Feigwarzen und ihre Folgen

Feigwarzen sind die sichtbaren Folgen einer Infektion mit den Humanen Papilloma-Viren (HPV). Sie gehören zu den häufigsten sexuell übertragenen Infektionen, von denen mehr als 100 Subtypen bekannt sind. Um bei Feigwarzen ernste Folgen, wie beispielsweise eine Krebserkrankung zu vermeiden, ist es wichtig, so früh wie möglich den Arzt aufzusuchen, um den HPV-Typ bestimmen und behandeln zu lassen.

Können Feigwarzen gefährlich werden?

Es ist eher unwahrscheinlich, dass eine Infektion mit Feigwarzen gefährliche Folgen mit sich bringt.

Allerdings sollten gerade betroffene Frauen immer den HPV-Typ, der für ihre Infektion verantwortlich ist, ärztlich bestimmen lassen, da manche HPV-Viren das Risiko erhöhen können, an Gebärmutterhalskrebs zu erkranken.

Können Feigwarzen Krebs verursachen?

Ja, es gibt einen nachweisbaren Zusammenhang von Feigwarzen und Krebs.

Bei Feigwarzen handelt es sich zwar grundsätzlich um gutartige Hautveränderungen, die keine größere Gefahr für die Betroffenen darstellen. Bestimmte Typen der Viren, die Feigwarzen verursachen, werden jedoch sowohl bei Frauen als auch bei Männern mit der Entstehung von Präkarzinomen, also Vorstadien bösartiger Tumore, sowie Karzinomen im Genitalbereich in Verbindung gebracht.

So können die HPV-Typen 16 und 18 für etwa 70 Prozent aller Fälle von Gebärmutterhalskrebs – die weltweit zweithäufigste Krebserkrankung bei Frauen – verantwortlich gemacht werden. Und auch bei Männern mit Penis- oder Anuskrebs kann in etwa 20 bis 50 Prozent der Fälle eine Infektion mit bestimmten HPV-Typen nachgewiesen werden.

Wirken sich Feigwarzen auf die Fruchtbarkeit aus?

Nein, Feigwarzen haben keine Folgen für die Fruchtbarkeit. Es gibt keinen nachweisbaren Zusammenhang von Feigwarzen und Unfruchtbarkeit.

Bedeuten Feigwarzen ein erhöhtes HIV Risiko?

Nein, Feigwarzen erhöhen das HIV Risiko nicht. Jedoch führt die Behandlung von Feigwarzen oft zu einer Wunde bzw. ausgeprägten Entzündung des betroffenen Gewebes. Während der Heilungsphase sollte daher auf sexuelle Praktiken verzichtet werden. Aufgrund der Wunden bzw. der Entzündungsreaktion werden die betroffenen Stellen durchlässig für eine HIV Infektion

Gibt es zur Vorbeugung eine Impfung gegen Feigwarzen?

Ja, es gibt eine Impfung gegen Feigwarzen. Um einen ausreichenden Impfschutz aufzubauen, muss dreimal in den Muskel, meist am Oberarm, geimpft werden. Die drei Impfungen erfolgen innerhalb eines halben Jahres.

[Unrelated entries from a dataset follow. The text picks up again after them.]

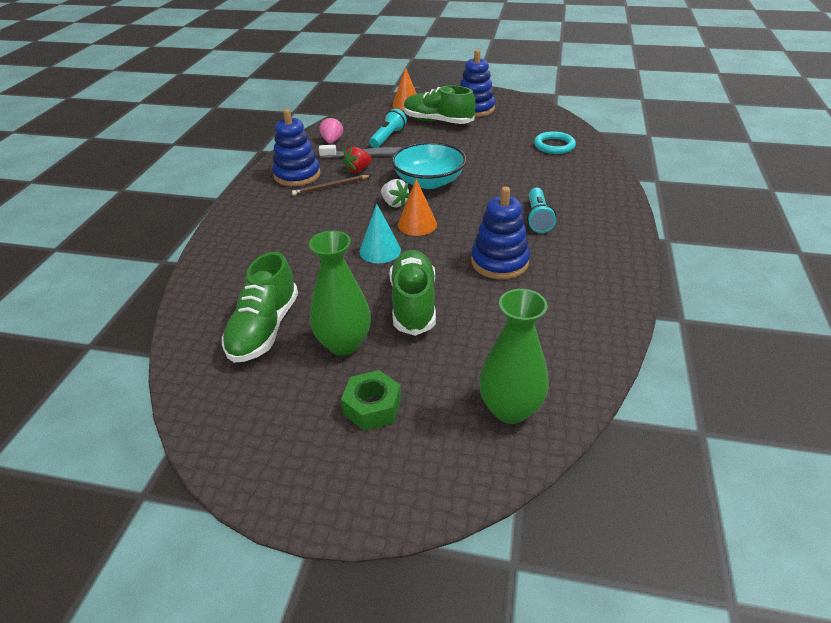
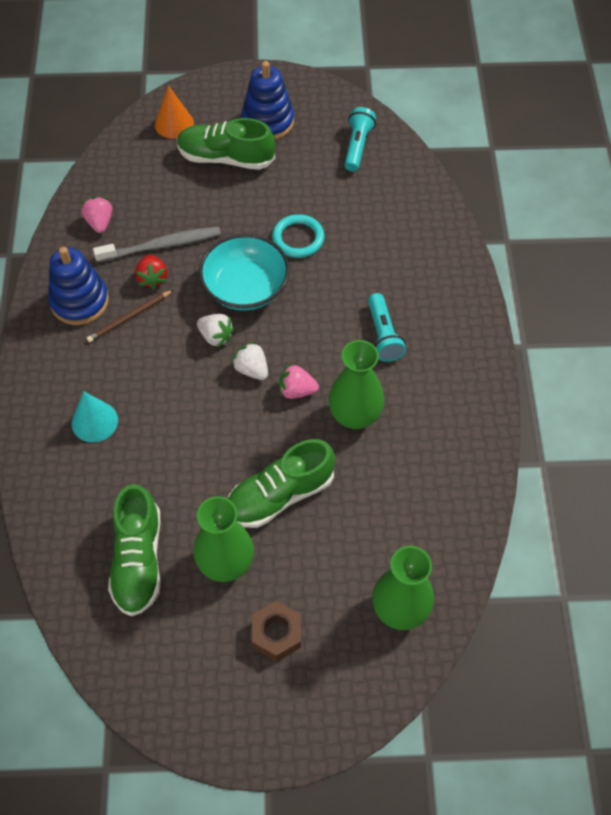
camera: 15 degrees left, 20 degrees up
green nut [341,370,401,431] -> brown nut [252,601,301,662]
red strawberry [343,146,372,173] -> red strawberry turned 45 degrees counterclockwise [135,255,167,290]
turquoise cone [360,204,401,263] -> turquoise cone moved to [72,392,118,442]
turquoise flashlight [369,109,407,148] -> turquoise flashlight moved to [344,107,376,172]
green shoe [390,250,436,336] -> green shoe turned 105 degrees counterclockwise [227,439,335,528]
orange cone [398,179,437,236] -> white strawberry [232,342,268,380]
blue stacking toy [471,187,530,279] -> green vase [328,340,384,429]
turquoise ring [534,131,576,154] -> turquoise ring moved to [272,214,324,258]
none -> pink strawberry [279,364,319,399]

Die Feigwarzen-Impfung kann nur vorbeugend erfolgen. Liegt eine Infektion bereits vor, ist die Impfung wirkungslos.

Wie hoch ist die Rückfallquote bei Feigwarzen?

Bei einer Infektion mit Feigwarzen ist die Rückfallquote im Allgemeinen hoch. Das liegt daran, dass alle Behandlungsmethoden zwar gegen das Symptom, also die Warzen, wirken, aber dem Virus letztendlich nichts anhaben können.

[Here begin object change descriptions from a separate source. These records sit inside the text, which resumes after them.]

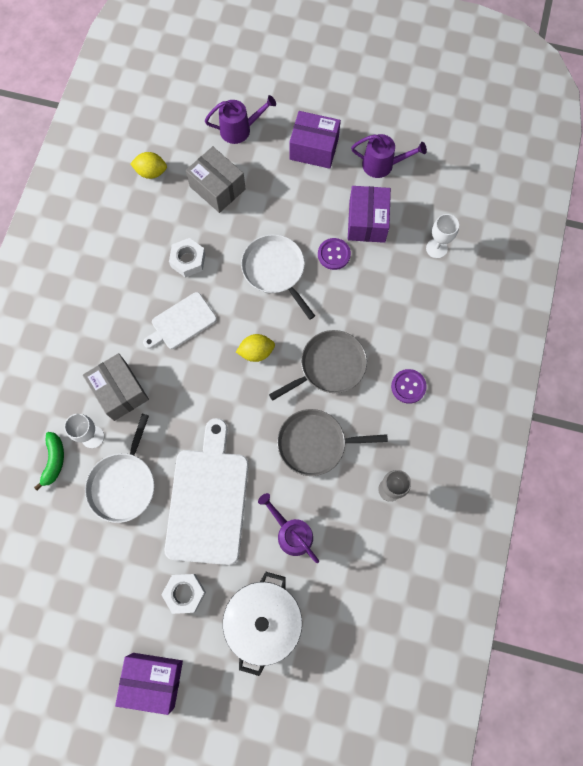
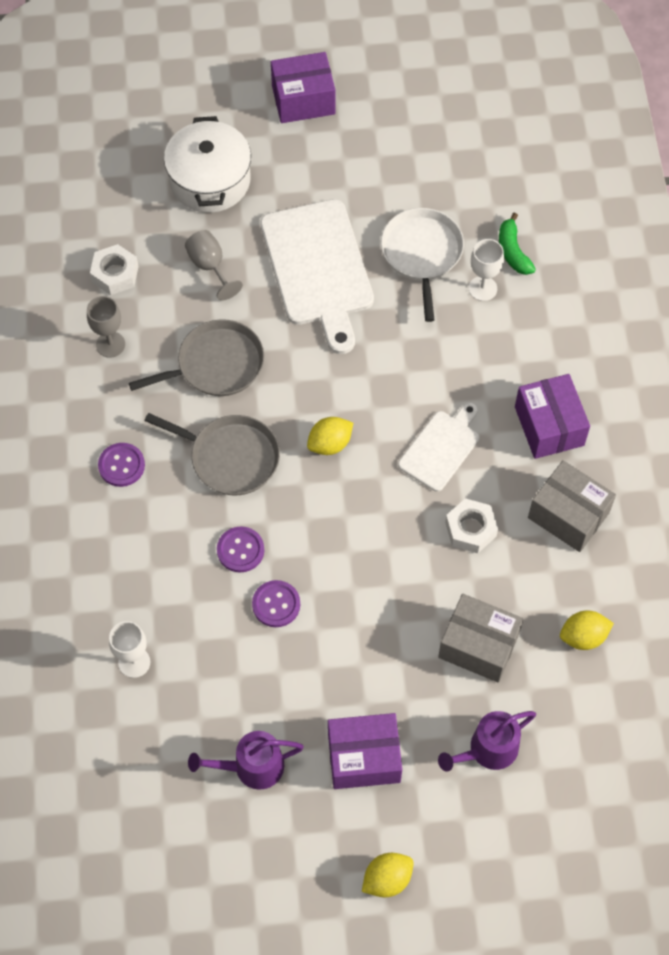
camera: 160 degrees right, 10 degrees down
grey box [83,353,149,421] -> grey box moved to [528,460,616,552]
white nut [161,574,206,614] -> white nut moved to [90,244,139,295]
white pan [241,234,315,320] -> none
purple watering can [258,493,319,563] -> grey goblet [185,230,243,301]
grey pan [269,330,367,401] -> grey pan turned 105 degrees counterclockwise [145,413,280,495]
purple box [348,186,391,243] -> purple box moved to [515,374,590,459]
none -> purple button [217,527,264,573]
none -> yellow lemon [362,853,414,898]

Ob das Virus also wieder Symptome zeigt, liegt an der Behandlung der Feigwarzen, wobei chirurgische Verfahren die höchste Rückfallquote zeigen. Ausserdem hängt die Warscheinlichkeit eines Rückfalls auch vom Immunsystem des Patienten ab. Wird es durch eine immunschwächende Krankheit, Stress oder Rauchen geschwächt, kann dies einen Rückfall bei Feigwarzen verursachen.

Bleiben bei Feigwarzen Narben zurück?

Nein, nicht unbedingt. Ob bei Feigwarzen Folgen in Form von Narben zurückbleiben, liegt in erster Linie an der Behandlungsmethode.

Werden Feigwarzen durch ein chirurgisches Verfahren, also mit Laser, Elektrokoagulation oder mithilfe eines Skalpells entfernt, bleiben oft Narben zurück.

Sollen bei der Behandlung von Feigwarzen Folgen, die optisch sichtbar sind, vermieden werden, kann der Arzt oft ein passendes Behandlungsverfahren empfehlen.